Sicurezza e prevenzione: la Revet installa un defibrillatore semiautomatico

[20 ottobre 2015]

Da alcune settimane è stato posizionato all’ingresso della palazzina uffici di Revet un defibrillatore semiautomatico, dispositivo in grado di effettuare la defibrillazione cardiaca in maniera sicura, perché dotato di sensori per riconoscere l’arresto cardiaco dovuto ad aritmie, fibrillazione ventricolare e tachicardia ventricolare senza polso.

Si tratta di un ulteriore dispositivo di sicurezza non obbligatorio, di cui Revet e Revet Recycling  hanno deciso di dotarsi, perché in caso di necessità può salvare la vita e per questo è fortemente consigliato anche dall’Inail. Del resto nello stabilimento di Gello operano quotidianamente centinaia di lavoratori, oltre all’indotto e ai visitatori esterni.

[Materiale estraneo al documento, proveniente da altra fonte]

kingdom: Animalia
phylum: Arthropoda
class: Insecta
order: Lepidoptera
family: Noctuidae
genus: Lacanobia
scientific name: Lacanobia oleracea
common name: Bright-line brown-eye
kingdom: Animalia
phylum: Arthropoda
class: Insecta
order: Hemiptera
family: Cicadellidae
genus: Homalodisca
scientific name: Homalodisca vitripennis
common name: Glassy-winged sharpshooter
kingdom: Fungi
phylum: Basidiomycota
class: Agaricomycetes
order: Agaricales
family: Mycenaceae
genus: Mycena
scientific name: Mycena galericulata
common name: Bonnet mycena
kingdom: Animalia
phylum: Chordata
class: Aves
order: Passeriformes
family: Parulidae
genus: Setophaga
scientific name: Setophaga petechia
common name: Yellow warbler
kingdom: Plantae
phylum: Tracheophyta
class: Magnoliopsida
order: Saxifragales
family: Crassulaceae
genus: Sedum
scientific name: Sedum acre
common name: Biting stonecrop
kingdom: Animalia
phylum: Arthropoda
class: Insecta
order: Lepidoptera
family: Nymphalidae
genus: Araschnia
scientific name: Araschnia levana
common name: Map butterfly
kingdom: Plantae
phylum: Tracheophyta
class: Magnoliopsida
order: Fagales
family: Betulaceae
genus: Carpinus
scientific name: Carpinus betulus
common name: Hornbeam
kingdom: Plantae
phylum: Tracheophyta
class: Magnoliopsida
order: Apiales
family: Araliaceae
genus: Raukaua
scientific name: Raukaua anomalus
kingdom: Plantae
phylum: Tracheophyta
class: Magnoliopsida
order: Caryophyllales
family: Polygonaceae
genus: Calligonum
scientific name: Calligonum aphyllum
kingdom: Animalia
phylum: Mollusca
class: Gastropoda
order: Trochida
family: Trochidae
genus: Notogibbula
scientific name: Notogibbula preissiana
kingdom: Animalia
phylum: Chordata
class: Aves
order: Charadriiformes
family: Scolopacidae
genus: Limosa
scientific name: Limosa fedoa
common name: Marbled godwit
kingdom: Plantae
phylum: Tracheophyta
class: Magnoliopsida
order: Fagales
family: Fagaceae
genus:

Il defibrillatore semiautomatico I PAD CU-SP1 è un defibrillatore facile da usare e sicuro nel suo utilizzo, creato appositamente per il personale non sanitario. In caso di necessità potrà essere utilizzato dai 25 lavoratori (fra quelli di Revet e quelli di Revet Recycling) addetti al primo soccorso, che nelle settimane scorse hanno effettuato un corso teorico-pratico di 4 ore con performance pratica finale tenuto dagli istruttori del 118 di Pisa sul corretto utilizzo dello strumento.

In ogni caso il dispositivo è in grado di guidare il soccorritore ad effettuare correttamente tutte le operazioni con messaggi vocali e indicatori grafici. Inoltre è il dispositivo stesso in grado di controllare il ritmo cardiaco e – se necessario – predisporsi per la scarica.